JOB: Copy out every line below without alteration.

SUPPLIED ENTRIES:

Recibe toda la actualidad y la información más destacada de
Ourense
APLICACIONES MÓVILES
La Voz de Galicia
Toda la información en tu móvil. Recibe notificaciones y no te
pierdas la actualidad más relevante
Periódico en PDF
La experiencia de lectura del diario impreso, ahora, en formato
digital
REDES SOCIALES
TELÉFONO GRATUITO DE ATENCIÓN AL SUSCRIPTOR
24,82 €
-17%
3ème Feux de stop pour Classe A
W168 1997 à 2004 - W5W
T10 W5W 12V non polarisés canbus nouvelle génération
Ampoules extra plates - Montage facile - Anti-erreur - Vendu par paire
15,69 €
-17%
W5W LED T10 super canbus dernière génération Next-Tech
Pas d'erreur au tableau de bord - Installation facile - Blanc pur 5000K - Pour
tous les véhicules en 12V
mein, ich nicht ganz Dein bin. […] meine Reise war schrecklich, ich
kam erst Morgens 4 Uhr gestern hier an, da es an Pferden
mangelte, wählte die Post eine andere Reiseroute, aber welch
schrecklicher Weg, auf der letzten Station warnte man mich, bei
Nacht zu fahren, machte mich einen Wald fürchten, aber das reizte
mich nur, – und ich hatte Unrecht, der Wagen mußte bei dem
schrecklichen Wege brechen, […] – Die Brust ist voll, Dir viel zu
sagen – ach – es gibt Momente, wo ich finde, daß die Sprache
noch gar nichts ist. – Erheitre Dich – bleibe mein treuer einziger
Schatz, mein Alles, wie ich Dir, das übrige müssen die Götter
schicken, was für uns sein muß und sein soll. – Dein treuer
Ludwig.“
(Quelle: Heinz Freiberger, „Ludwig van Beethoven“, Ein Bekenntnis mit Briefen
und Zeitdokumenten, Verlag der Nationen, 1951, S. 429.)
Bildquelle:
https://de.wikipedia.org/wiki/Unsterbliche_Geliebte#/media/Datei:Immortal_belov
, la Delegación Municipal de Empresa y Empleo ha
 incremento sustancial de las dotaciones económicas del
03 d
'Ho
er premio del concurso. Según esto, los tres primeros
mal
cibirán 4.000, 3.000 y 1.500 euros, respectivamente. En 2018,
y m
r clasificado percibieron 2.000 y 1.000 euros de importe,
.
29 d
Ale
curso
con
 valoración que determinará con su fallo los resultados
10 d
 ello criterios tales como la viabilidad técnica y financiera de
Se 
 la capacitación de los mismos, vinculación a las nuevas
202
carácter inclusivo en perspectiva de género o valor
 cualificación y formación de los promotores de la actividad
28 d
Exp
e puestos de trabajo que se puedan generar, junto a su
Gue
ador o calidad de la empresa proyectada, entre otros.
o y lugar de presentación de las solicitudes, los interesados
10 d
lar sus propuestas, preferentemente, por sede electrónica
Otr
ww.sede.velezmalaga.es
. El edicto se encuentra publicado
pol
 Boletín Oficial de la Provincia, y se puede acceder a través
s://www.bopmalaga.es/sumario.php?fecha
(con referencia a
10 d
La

TASK ANSWER:
Recibe toda la actualidad y la información más destacada de
Ourense
APLICACIONES MÓVILES
La Voz de Galicia
Toda la información en tu móvil. Recibe notificaciones y no te
pierdas la actualidad más relevante
Periódico en PDF
La experiencia de lectura del diario impreso, ahora, en formato
digital
REDES SOCIALES
TELÉFONO GRATUITO DE ATENCIÓN AL SUSCRIPTOR
24,82 €
-17%
3ème Feux de stop pour Classe A
W168 1997 à 2004 - W5W
T10 W5W 12V non polarisés canbus nouvelle génération
Ampoules extra plates - Montage facile - Anti-erreur - Vendu par paire
15,69 €
-17%
W5W LED T10 super canbus dernière génération Next-Tech
Pas d'erreur au tableau de bord - Installation facile - Blanc pur 5000K - Pour
tous les véhicules en 12V
mein, ich nicht ganz Dein bin. […] meine Reise war schrecklich, ich
kam erst Morgens 4 Uhr gestern hier an, da es an Pferden
mangelte, wählte die Post eine andere Reiseroute, aber welch
schrecklicher Weg, auf der letzten Station warnte man mich, bei
Nacht zu fahren, machte mich einen Wald fürchten, aber das reizte
mich nur, – und ich hatte Unrecht, der Wagen mußte bei dem
schrecklichen Wege brechen, […] – Die Brust ist voll, Dir viel zu
sagen – ach – es gibt Momente, wo ich finde, daß die Sprache
noch gar nichts ist. – Erheitre Dich – bleibe mein treuer einziger
Schatz, mein Alles, wie ich Dir, das übrige müssen die Götter
schicken, was für uns sein muß und sein soll. – Dein treuer
Ludwig.“
(Quelle: Heinz Freiberger, „Ludwig van Beethoven“, Ein Bekenntnis mit Briefen
und Zeitdokumenten, Verlag der Nationen, 1951, S. 429.)
Bildquelle:
https://de.wikipedia.org/wiki/Unsterbliche_Geliebte#/media/Datei:Immortal_belov
, la Delegación Municipal de Empresa y Empleo ha
 incremento sustancial de las dotaciones económicas del
03 d
'Ho
er premio del concurso. Según esto, los tres primeros
mal
cibirán 4.000, 3.000 y 1.500 euros, respectivamente. En 2018,
y m
r clasificado percibieron 2.000 y 1.000 euros de importe,
.
29 d
Ale
curso
con
 valoración que determinará con su fallo los resultados
10 d
 ello criterios tales como la viabilidad técnica y financiera de
Se 
 la capacitación de los mismos, vinculación a las nuevas
202
carácter inclusivo en perspectiva de género o valor
 cualificación y formación de los promotores de la actividad
28 d
Exp
e puestos de trabajo que se puedan generar, junto a su
Gue
ador o calidad de la empresa proyectada, entre otros.
o y lugar de presentación de las solicitudes, los interesados
10 d
lar sus propuestas, preferentemente, por sede electrónica
Otr
ww.sede.velezmalaga.es
. El edicto se encuentra publicado
pol
 Boletín Oficial de la Provincia, y se puede acceder a través
s://www.bopmalaga.es/sumario.php?fecha
(con referencia a
10 d
La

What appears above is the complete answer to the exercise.